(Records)
------------------------------------------------------------

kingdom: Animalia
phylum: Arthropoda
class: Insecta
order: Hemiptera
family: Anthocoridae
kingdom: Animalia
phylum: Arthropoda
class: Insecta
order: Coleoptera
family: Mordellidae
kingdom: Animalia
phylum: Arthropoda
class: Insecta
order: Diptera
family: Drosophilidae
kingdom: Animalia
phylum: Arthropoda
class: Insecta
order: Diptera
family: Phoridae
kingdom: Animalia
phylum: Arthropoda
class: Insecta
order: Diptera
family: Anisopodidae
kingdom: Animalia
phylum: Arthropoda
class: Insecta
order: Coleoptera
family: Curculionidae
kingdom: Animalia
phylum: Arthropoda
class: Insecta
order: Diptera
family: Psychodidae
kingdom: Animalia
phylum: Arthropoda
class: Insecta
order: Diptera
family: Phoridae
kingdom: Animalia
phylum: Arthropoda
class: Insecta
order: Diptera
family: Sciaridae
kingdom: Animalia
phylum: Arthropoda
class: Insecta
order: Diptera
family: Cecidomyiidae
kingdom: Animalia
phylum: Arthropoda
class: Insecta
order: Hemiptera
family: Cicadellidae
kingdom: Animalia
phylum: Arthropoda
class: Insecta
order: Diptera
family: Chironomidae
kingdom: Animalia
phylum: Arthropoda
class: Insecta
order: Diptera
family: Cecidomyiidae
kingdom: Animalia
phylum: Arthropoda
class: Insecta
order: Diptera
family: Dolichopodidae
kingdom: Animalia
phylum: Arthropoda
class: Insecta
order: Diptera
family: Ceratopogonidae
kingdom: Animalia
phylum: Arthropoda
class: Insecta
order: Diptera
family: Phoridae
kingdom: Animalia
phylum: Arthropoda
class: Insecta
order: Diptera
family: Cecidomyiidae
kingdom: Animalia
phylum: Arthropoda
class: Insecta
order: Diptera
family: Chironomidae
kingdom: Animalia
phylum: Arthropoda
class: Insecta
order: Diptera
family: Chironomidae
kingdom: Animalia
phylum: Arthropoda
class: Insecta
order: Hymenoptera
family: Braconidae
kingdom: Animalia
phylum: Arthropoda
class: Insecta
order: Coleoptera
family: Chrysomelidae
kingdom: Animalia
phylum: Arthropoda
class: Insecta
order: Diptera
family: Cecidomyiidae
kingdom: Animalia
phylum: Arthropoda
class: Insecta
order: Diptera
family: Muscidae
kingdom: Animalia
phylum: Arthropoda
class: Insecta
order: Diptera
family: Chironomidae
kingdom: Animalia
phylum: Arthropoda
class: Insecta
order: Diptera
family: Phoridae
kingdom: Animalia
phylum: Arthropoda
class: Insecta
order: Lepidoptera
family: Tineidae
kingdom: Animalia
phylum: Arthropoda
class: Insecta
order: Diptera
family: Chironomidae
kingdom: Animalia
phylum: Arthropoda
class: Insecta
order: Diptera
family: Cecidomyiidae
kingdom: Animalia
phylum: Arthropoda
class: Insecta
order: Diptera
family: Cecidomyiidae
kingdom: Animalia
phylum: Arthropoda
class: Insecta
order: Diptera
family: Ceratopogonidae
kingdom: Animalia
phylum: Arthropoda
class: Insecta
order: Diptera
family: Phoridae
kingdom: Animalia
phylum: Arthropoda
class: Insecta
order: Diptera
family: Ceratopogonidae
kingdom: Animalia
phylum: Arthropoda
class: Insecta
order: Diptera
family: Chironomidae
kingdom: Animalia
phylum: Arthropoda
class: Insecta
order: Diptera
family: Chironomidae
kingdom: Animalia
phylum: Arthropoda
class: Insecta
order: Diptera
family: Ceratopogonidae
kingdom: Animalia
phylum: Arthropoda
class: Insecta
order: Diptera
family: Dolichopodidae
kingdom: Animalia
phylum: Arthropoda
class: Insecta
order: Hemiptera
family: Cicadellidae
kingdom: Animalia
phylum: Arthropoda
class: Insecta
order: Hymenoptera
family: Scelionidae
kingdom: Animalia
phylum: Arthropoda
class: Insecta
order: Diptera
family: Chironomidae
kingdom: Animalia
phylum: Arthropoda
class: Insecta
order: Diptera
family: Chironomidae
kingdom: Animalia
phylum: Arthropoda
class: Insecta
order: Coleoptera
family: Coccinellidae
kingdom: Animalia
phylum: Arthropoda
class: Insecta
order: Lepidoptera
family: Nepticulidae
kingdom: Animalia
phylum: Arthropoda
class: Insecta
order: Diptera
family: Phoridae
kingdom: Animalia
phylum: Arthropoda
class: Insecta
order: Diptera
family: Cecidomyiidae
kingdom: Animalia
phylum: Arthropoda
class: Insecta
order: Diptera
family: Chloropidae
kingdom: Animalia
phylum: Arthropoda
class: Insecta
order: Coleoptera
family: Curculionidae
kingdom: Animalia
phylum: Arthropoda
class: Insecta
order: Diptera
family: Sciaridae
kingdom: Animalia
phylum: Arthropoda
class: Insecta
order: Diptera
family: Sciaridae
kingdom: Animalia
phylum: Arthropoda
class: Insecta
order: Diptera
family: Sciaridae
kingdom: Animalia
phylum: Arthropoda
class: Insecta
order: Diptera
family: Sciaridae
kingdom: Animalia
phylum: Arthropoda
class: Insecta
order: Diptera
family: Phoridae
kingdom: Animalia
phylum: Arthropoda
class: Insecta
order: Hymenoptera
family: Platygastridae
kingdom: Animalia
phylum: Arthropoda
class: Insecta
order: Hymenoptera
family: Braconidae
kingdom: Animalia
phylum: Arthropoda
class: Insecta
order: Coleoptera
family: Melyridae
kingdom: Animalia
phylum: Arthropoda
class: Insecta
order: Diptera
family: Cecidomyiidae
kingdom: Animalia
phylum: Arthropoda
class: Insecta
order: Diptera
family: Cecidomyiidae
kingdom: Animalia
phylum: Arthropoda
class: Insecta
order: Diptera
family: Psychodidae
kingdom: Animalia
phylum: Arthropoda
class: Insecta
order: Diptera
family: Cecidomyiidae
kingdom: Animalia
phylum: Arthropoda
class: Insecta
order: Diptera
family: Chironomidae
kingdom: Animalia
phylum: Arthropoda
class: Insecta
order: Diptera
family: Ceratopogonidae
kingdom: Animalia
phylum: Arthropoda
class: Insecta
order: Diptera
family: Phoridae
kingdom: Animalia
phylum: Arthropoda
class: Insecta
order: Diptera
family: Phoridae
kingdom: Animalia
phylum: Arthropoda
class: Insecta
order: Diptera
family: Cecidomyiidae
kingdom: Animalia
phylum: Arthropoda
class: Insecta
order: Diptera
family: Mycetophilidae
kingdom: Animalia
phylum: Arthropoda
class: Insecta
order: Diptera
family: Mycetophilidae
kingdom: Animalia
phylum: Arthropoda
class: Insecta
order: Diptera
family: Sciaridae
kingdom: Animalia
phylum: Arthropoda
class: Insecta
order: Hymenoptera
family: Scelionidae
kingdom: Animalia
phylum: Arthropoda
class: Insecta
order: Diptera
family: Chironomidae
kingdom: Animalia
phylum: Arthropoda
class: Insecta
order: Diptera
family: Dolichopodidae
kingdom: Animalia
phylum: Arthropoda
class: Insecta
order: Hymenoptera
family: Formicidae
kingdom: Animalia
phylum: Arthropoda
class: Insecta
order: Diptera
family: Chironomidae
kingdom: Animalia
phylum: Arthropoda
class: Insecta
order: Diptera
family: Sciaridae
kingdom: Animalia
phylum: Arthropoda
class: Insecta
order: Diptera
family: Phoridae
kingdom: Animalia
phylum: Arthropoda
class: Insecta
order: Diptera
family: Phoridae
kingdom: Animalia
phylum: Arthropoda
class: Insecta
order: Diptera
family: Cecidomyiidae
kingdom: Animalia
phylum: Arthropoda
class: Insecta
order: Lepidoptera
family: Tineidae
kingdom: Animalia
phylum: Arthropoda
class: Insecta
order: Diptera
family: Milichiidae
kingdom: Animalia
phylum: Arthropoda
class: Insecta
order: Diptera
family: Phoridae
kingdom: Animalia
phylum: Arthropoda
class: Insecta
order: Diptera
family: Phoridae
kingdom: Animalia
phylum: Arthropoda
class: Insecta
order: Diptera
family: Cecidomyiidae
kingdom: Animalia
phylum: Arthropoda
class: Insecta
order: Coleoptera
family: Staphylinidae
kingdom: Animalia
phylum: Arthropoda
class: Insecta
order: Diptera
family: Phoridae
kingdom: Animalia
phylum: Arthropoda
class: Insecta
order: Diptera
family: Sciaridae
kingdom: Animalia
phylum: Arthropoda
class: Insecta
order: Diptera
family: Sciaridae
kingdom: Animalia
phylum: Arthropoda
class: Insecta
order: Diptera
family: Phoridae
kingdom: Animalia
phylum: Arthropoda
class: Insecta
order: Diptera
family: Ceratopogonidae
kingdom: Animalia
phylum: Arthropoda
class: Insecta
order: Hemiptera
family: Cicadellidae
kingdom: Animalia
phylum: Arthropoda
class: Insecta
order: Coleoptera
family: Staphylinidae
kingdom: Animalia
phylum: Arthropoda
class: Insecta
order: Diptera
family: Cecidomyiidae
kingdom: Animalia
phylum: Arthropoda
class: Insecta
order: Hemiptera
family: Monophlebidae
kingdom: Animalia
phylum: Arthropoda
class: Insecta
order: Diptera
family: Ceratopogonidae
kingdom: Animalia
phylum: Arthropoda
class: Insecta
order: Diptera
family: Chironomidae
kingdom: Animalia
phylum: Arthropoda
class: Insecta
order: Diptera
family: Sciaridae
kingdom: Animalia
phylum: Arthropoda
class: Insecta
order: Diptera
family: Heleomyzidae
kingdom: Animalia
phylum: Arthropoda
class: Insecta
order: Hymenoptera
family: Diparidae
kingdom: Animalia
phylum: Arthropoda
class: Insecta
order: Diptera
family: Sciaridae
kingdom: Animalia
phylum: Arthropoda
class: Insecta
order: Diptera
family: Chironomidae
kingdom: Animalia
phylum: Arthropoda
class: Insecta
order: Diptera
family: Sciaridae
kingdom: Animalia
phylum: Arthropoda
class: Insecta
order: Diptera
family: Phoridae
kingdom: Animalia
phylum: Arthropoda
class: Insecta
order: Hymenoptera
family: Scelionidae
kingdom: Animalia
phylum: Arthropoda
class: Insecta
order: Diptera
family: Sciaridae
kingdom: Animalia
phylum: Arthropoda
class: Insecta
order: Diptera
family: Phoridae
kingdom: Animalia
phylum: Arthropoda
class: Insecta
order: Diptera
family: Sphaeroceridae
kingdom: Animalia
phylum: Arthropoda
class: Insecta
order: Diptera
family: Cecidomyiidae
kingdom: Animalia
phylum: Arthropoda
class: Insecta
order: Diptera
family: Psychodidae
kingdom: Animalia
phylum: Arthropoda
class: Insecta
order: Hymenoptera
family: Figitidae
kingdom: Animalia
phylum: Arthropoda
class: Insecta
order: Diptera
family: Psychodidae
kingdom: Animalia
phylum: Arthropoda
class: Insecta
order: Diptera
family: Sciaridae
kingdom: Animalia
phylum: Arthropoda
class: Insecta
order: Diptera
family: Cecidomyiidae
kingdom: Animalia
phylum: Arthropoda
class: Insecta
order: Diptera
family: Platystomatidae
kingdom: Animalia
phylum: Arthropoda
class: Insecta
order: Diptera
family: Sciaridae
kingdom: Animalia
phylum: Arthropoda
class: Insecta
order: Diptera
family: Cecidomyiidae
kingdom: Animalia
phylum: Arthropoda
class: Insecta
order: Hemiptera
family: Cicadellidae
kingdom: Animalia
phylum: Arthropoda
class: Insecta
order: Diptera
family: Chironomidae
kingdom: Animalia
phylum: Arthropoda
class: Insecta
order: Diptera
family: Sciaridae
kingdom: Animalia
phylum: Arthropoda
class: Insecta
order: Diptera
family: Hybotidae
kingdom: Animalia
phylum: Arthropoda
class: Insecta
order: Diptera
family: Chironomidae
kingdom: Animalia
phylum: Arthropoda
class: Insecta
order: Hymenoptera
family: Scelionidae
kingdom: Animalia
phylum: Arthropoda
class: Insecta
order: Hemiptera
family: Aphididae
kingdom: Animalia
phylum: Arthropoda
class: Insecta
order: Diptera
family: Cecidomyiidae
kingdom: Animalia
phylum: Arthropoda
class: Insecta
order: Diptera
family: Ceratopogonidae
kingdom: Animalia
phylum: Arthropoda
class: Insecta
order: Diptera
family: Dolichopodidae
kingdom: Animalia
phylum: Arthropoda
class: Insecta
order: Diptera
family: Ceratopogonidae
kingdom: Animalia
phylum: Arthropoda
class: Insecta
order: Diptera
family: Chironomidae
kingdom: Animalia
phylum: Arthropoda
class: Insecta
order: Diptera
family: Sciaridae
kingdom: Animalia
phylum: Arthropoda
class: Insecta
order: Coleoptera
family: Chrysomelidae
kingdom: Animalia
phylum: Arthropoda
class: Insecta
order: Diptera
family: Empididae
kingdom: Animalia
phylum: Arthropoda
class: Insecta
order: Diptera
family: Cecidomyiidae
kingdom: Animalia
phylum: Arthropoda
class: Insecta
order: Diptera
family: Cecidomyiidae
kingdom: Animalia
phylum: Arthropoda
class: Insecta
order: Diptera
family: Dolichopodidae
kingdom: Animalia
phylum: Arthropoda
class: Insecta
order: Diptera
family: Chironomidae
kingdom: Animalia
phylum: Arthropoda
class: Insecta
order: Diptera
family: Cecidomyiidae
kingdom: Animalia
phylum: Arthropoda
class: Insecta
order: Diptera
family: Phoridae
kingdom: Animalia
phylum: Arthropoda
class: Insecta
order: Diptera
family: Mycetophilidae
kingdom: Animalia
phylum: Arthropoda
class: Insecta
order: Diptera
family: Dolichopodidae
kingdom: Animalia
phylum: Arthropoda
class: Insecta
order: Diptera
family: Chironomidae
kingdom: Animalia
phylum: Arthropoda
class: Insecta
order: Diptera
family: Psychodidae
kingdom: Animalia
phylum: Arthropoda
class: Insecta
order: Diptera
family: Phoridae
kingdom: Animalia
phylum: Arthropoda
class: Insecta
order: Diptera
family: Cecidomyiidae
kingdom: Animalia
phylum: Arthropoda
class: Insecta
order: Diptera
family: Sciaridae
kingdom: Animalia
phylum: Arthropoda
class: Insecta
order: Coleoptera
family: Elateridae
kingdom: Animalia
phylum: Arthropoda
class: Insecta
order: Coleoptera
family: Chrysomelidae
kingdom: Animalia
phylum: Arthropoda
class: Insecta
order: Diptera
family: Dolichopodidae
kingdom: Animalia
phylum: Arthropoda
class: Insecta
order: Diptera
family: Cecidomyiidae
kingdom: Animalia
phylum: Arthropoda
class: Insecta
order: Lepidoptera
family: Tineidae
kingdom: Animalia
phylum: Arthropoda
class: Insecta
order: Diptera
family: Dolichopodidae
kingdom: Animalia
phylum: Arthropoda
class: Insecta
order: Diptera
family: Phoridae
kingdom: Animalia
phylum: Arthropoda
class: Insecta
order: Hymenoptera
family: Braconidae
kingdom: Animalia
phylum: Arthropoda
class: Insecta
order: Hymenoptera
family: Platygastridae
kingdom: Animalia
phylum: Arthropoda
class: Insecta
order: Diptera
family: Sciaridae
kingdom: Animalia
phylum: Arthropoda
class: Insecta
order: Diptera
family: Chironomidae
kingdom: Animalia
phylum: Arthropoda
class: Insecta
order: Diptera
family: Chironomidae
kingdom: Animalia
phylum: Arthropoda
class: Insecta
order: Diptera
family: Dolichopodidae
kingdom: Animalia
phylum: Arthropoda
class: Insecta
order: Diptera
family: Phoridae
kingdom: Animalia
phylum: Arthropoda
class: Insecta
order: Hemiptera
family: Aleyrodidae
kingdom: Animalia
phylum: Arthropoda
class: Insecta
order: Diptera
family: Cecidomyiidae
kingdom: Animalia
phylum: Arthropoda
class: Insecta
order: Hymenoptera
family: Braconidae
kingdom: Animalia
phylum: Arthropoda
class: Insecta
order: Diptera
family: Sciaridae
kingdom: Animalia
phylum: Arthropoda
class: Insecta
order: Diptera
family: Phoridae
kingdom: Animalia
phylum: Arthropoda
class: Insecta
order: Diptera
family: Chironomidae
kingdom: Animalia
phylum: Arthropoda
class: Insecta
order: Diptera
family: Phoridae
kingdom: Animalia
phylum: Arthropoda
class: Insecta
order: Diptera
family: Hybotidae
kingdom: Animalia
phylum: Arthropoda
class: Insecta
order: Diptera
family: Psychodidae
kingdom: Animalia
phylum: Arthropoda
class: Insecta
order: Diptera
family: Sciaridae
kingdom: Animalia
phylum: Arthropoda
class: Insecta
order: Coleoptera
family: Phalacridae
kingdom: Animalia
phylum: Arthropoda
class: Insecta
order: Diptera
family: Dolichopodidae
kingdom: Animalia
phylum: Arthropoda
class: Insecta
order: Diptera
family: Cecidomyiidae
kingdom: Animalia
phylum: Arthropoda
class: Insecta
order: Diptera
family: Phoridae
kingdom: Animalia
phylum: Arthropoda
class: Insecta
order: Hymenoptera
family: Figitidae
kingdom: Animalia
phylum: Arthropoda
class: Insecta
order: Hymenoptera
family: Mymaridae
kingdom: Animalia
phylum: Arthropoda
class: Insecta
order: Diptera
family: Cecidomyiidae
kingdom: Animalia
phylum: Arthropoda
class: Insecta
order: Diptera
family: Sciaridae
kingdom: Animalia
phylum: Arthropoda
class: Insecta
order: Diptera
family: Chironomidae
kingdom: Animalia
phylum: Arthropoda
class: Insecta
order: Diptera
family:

------------------------------------------------------------

#### DIRECTION:
Put every line from the one containing "family: Mymaridae" through the last line of the items above into a numbered list, omitting blank lines.

#### IN RESPONSE:
1. family: Mymaridae
2. kingdom: Animalia
3. phylum: Arthropoda
4. class: Insecta
5. order: Diptera
6. family: Cecidomyiidae
7. kingdom: Animalia
8. phylum: Arthropoda
9. class: Insecta
10. order: Diptera
11. family: Sciaridae
12. kingdom: Animalia
13. phylum: Arthropoda
14. class: Insecta
15. order: Diptera
16. family: Chironomidae
17. kingdom: Animalia
18. phylum: Arthropoda
19. class: Insecta
20. order: Diptera
21. family:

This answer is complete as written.